Personal information
- Full name: James Moore
- Born: 1839 Ampthill, Bedfordshire, England
- Died: 19 April 1890 (aged 50–51) West Maitland, Colony of New South Wales
- Batting: Right-handed
- Role: Batsman
- Relations: G. Moore (brother) L. D. Moore (son) W. H. Moore (son) C. G. Macartney (grandnephew) F. S. Cummins (grandson)

Domestic team information
- 1861: New South Wales

Career statistics
| Competition | FC |
| Matches | 1 |
| Runs scored | 30 |
| Batting average | 15.00 |
| 100s/50s | 0/0 |
| Top score | 21 |
| Balls bowled | 69 |
| Wickets | 2 |
| Bowling average | 12.00 |
| 5 wickets in innings | 0 |
| 10 wickets in match | 0 |
| Best bowling | 2/20 |
| Catches/stumpings | 0/– |
- Source: CricketArchive, 14 November 2012

= Jemmy Moore =

English-born Australian cricketer

James "Jemmy" Moore (1839 – 19 April 1890) was an Australian cricketer who played a single first-class match for New South Wales during the 1861–62 season.

Born in Ampthill, Bedfordshire, Moore was the much younger brother of George Moore, who had emigrated to Australia in 1852. Jemmy Moore joined his brother in New South Wales later in the decade, assisting with his baking and confectionery business in Maitland. The Moore brothers were both keen cricketers, and, according to one source, were at one point "undoubtedly the best bowlers in New South Wales". A New South Wales team visited Melbourne in January 1862, and Jemmy Moore was included in the side to play Victoria. In what was retrospectively recognised as his only first-class match, he finished with 2/20 in Victoria's first innings, taking the wickets of J. B. Thompson and Charles Makinson. In New South Wales' second innings (after following on), he was the second highest scorer, with 21 runs. Victoria won the match by 10 wickets.

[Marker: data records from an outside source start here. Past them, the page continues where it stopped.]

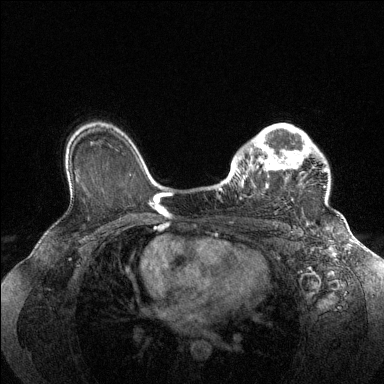
Breast MRI (dynamic contrast-enhanced), one axial slice; slice 100 of 144 in the series (ordered by position); dynamic contrast-enhanced series, time point 2 of 6 at this slice position (early post-contrast); 1.5 T; TE 1.6 ms, TR 4.6 ms; 1.2 mm slice thickness; 384 × 384 image matrix, field of view 360 × 360 mm. Female patient.
Structures marked on this image (semi-automatic segmentation, software-assisted and operator-edited):
- enhancing-tissue mask used for the functional tumour volume (all voxels passing the contrast-enhancement thresholds inside the analysis volume; usually the tumour): bounding box (x1, y1, x2, y2) in pixels: (229, 124, 327, 199)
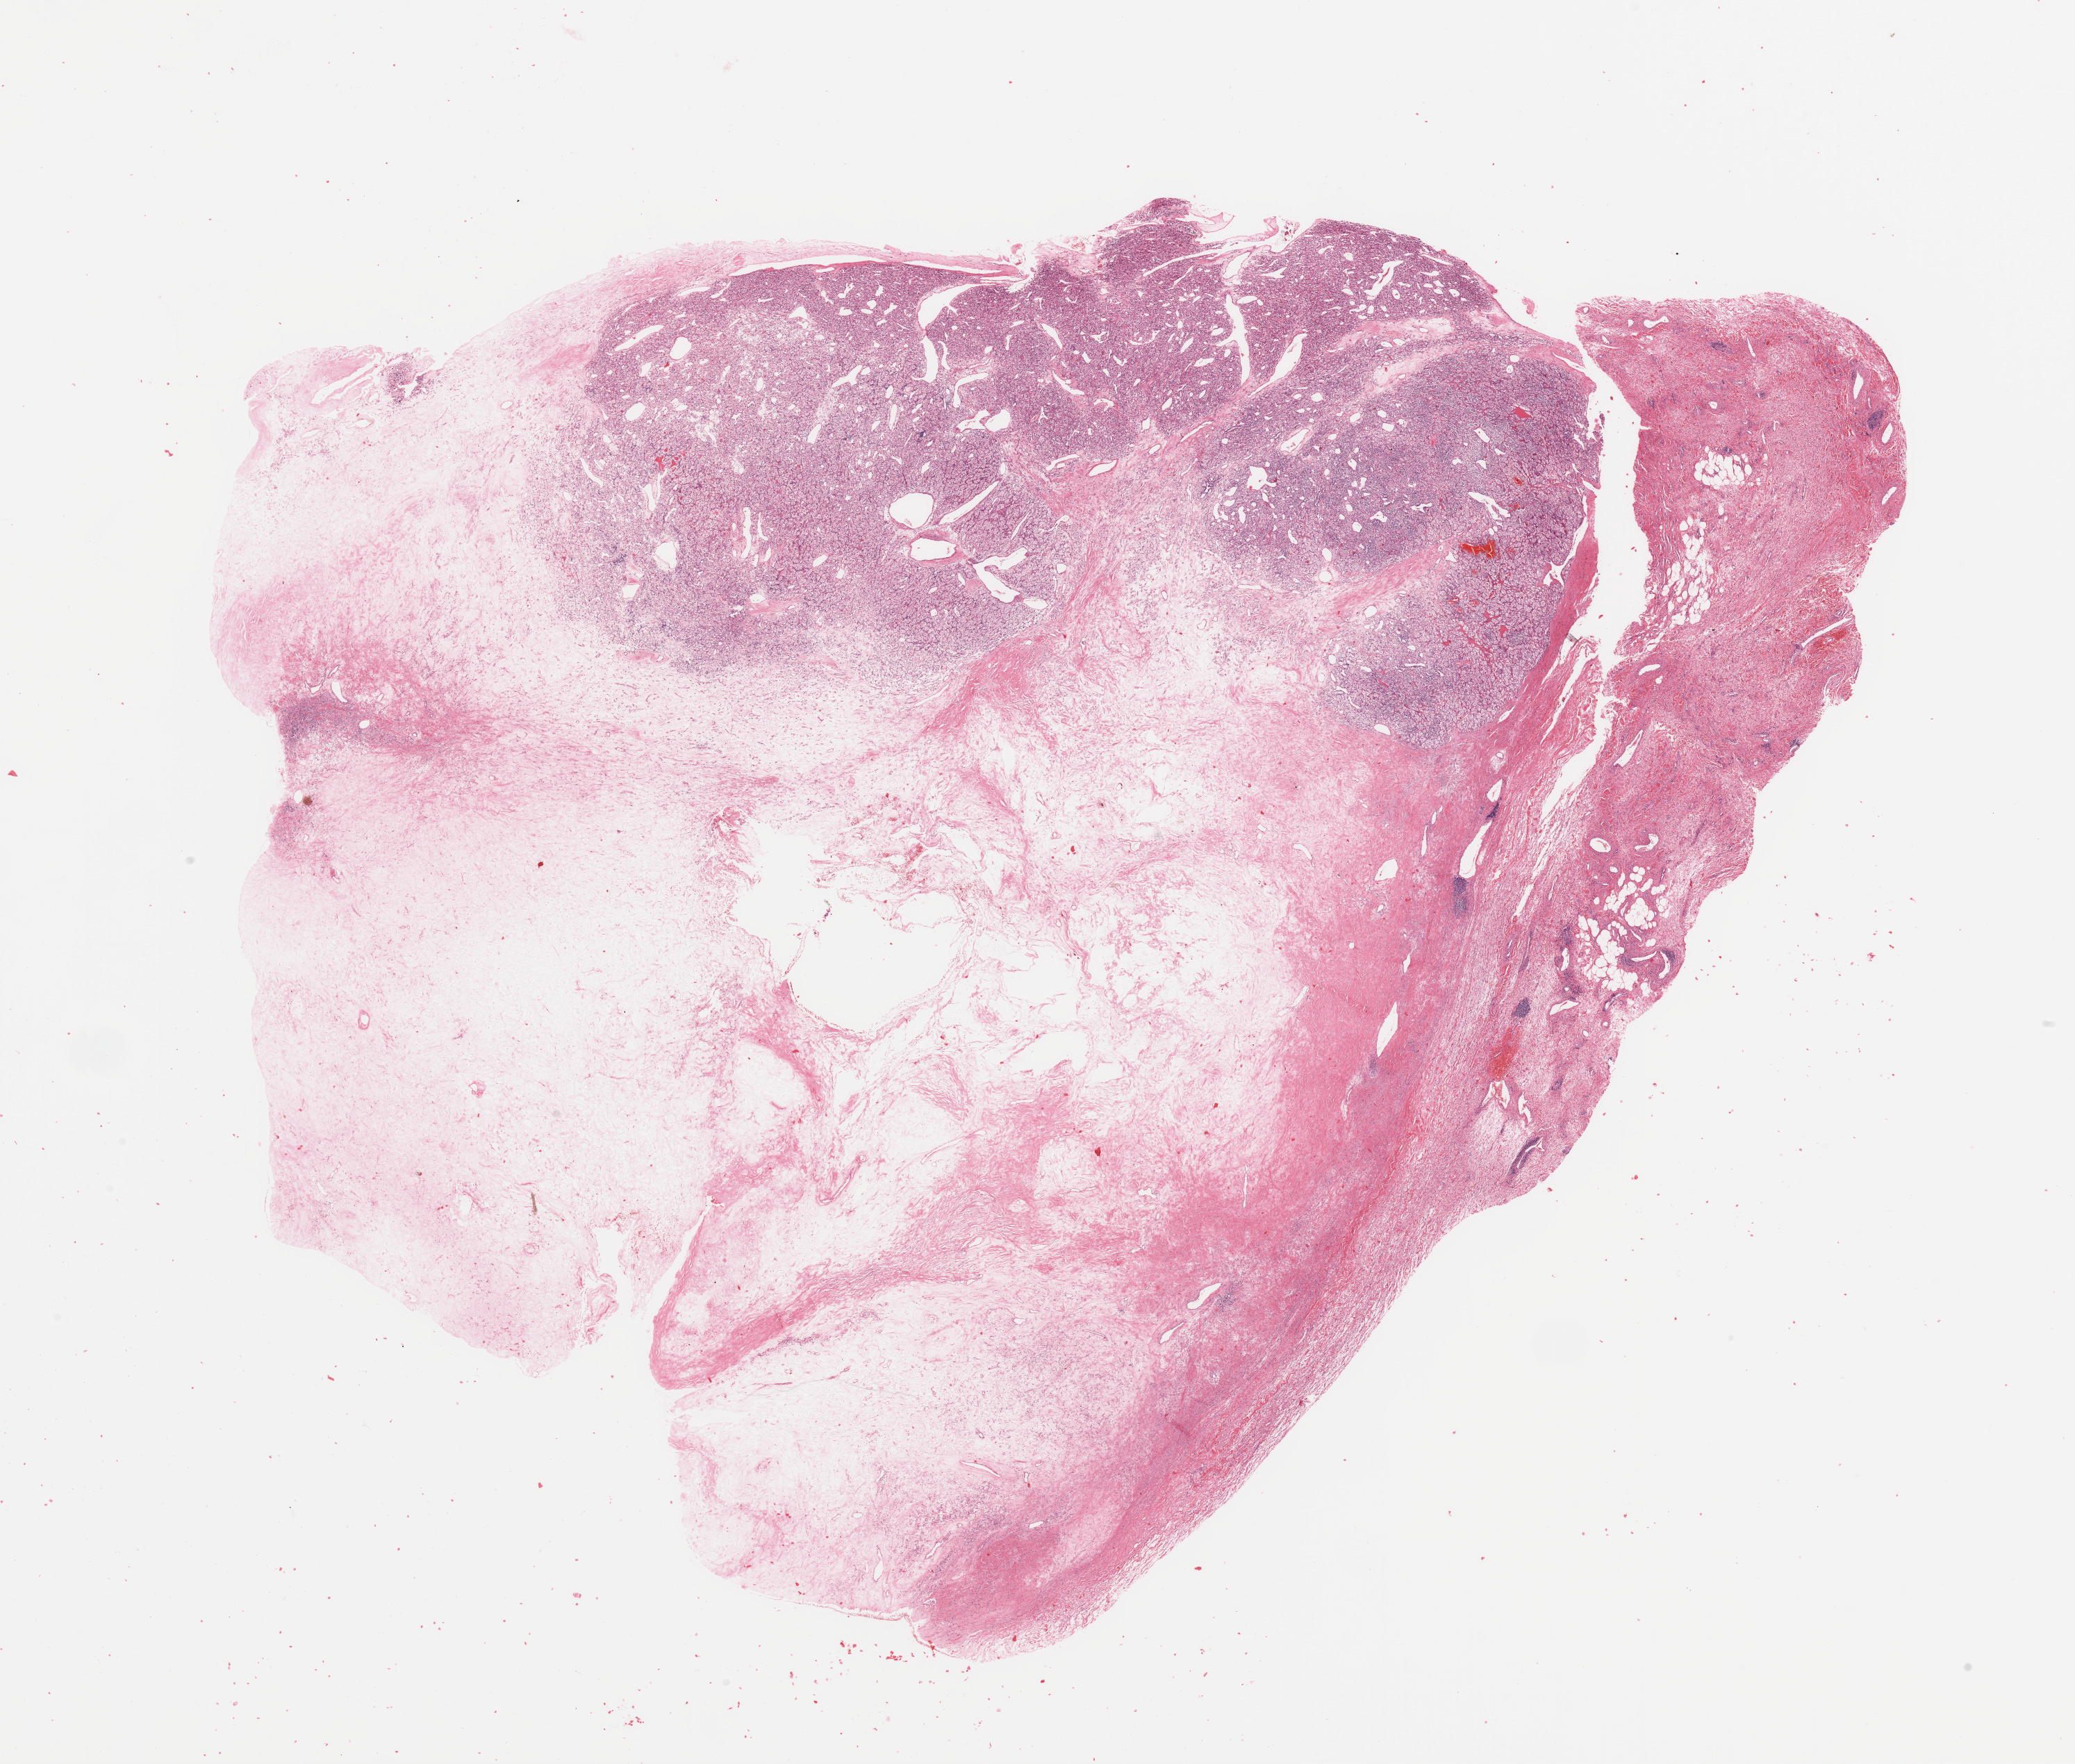
Hematoxylin and eosin (H&E) stained whole-slide image, a low-resolution overview of the entire scanned area, about 23.6 x 20.1 mm (slide scanned at 20x), tumour tissue sample, sampled site: kidney. Female, 57 y/o. Histologic grade: G2 (moderately differentiated). Slide review estimates, as recorded: tumour nuclei 80%, necrosis 30%.
- AJCC pathologic stage: I
- diagnosis: Renal cell carcinoma, NOS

An English side led by H. H. Stephenson toured later in the 1861–62 season, the first overseas tour of Australia. Moore played a number of matches against the side – one for a New South Wales XXII, and two for a combined New South Wales and Victoria XXII. He opened the bowling in the first two matches, bowling over 30 four-ball overs in each of the English side's first innings, but was later overshadowed by his brother George, who took seventeen wickets in the final two matches in Sydney. Jemmy Moore once again played for New South Wales when another English side led by George Parr toured during the 1863–64 season, and also featured in a match against a Queensland XXII, finishing with 9/14 in Queensland's second innings. Moore subsequently went to Brisbane to play and coach professionally, but he returned to Maitland after a few years, looking after the local cricket pitch. He died in Maitland in 1890 after a brief illness. A number of Moore's relations went on to play at high levels – two sons, Leon and Bill, a grandson, Frank Cummins, and a grandnephew, Charlie Macartney, all played for New South Wales.